Por Zé Lins
Recentemente tive a oportunidade de novamente estar em Porto Alegre, capital gaúcha, e com grande quantidade de locais interessantes para visitação e degustação dos olhos e espírito.
Nas viagens, não tão corriqueiras ou pelo menos com a intensidade que eu gostaria, faço um planejamento que inclui quase sempre seis pontos que julgo definitivos para conhecer minimamente a cidade visitada e, com alguma sorte, um pouco da cultura local:
i) A igreja matriz como visitação obrigatória. Obviamente não por qualquer religiosidade, pois professo o ateísmo desde meus primeiros desencantamentos com o mundo espiritual. A visita a igreja matriz deve-se a importância cultural que essa construção católica tem na estruturação de todas as formações citadinas no Brasil, muito parecido com as formas italianas e mexicanas, países aonde um vigário, um poeta e um alcaide comumente são a representação do poder e deslumbramento dessas sociedades. No centro da primeira praça, temos à direita a “alcadia” e à esquerda a “primazia”, igreja e prefeitura convivendo sóbria e pacificamente como se fossem feitas uma para outra, num encantamento histórico.
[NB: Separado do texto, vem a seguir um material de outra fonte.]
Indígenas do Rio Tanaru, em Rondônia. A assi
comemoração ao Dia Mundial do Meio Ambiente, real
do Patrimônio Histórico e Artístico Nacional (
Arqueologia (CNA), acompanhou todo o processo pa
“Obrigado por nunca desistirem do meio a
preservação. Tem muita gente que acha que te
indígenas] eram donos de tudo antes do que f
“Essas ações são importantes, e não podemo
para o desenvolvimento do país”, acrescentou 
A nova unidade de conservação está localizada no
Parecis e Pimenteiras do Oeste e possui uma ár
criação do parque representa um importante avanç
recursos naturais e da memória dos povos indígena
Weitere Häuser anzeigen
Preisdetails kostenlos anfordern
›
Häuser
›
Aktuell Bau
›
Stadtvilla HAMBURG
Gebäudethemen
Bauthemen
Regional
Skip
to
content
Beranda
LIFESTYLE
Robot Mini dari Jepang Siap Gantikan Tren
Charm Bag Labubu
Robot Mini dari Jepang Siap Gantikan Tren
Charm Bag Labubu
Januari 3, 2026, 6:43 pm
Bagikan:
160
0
ii) Prefiro os botecos aos museus, nada contra os apóstolos da vasta cultura, mas convenhamos nada mais importante que a cultura viva, sendo que para além das bebericagens convém o choque de idéias que somente nas alamedas apertadas e nos barzinhos barulhentos pelo fru-fru-fru dos bate bocas é que as boas ideais parecem brotar, mesmo que depois sejam em recônditos aconchegos que elas se desenvolvam. As sociedades, definitivamente, parecem ser resultantes de “pileques” e crenças coletivas.
iii) Caso você seja daqueles viajantes de primeira viagem leve a sério o recado que dou: o centro de qualquer lugar é o cemitério, não por qualquer tendência niilista desse que vos escreve, mas pelo poder atrativo que vida e morte exercem sobre nós todos. O cemitério público de uma cidade expressa boa parte da capacidade organizativa e institucional daquela sociedade. Quanto mais abandonado e menos interessante, mais conspícua e desestruturada essa comunidade.
iv) Não há como um bom viajante deixar de conhecer o mercado central de qualquer cidade que pela primeira ou enésima vez esteja visitando. O pitoresco não está nas possíveis alfazemas ou nas cores locais, tampouco na comida e nos bodoques ofertados. Nos mercados centrais as “dondocas” se despem dos seus “balagandans” e todo mundo parece se vestir de originalidade.
v) Próximo ao fim dessa breve lista, não há como deixar de registrar a importância da Rodoviária local. Aeroporto, Shopping Center isso tudo é coisa de Mané! A Rodoviária não: todo o universo local, estadual, regional passa por ali. Todos os espécimes e representações, como falam os antropólogos, do pensar local são visíveis ali. Na frente da Rodoviária há música, agitação política e sexo livre, além da violência sempre necessária.
vi) Por último, porém sem ser, como fala o Edgar Augusto a “the last”, minhas prioridades turísticas se completam nos “sebos” das cidades. Antes que qualquer um que me leia fique assombrado, explico-me: “sebos” são concentrados e desorganizados depósitos de livros antigos: abandonados, semi-novos, derradeiros, não lidos ou malditos, todos jogados, escancarados de boca-aberta em prateleiras poeirentas quase se desfazendo. Minha receita de viajante é que todo bolo tem que ter sua cobertura, e as longas horas nesses “sebos” é a cobertura para um excelente bolo de viagem. Sempre meço o potencial de uma cidade pela quantidade e qualidade dos “sebos” que ela tem, quanto mais e melhores, mais e melhores são os dias da estadia naquele lugar.
Na última visita que fiz a Porto Alegre gastei bom tempo, com grande riqueza na visita de bons e muitos “sebos” daquela bela cidade, façam o mesmo!
Adorei o texto Wesley, confesso que nunca havia me atentado para a dica de conhecer o cemitério. De fato a reflexão é essencial para sabermos de que forma aquele 'lugar' está sendo organizado e governado. Então podemos falar em termômetro de uma gestão municipal?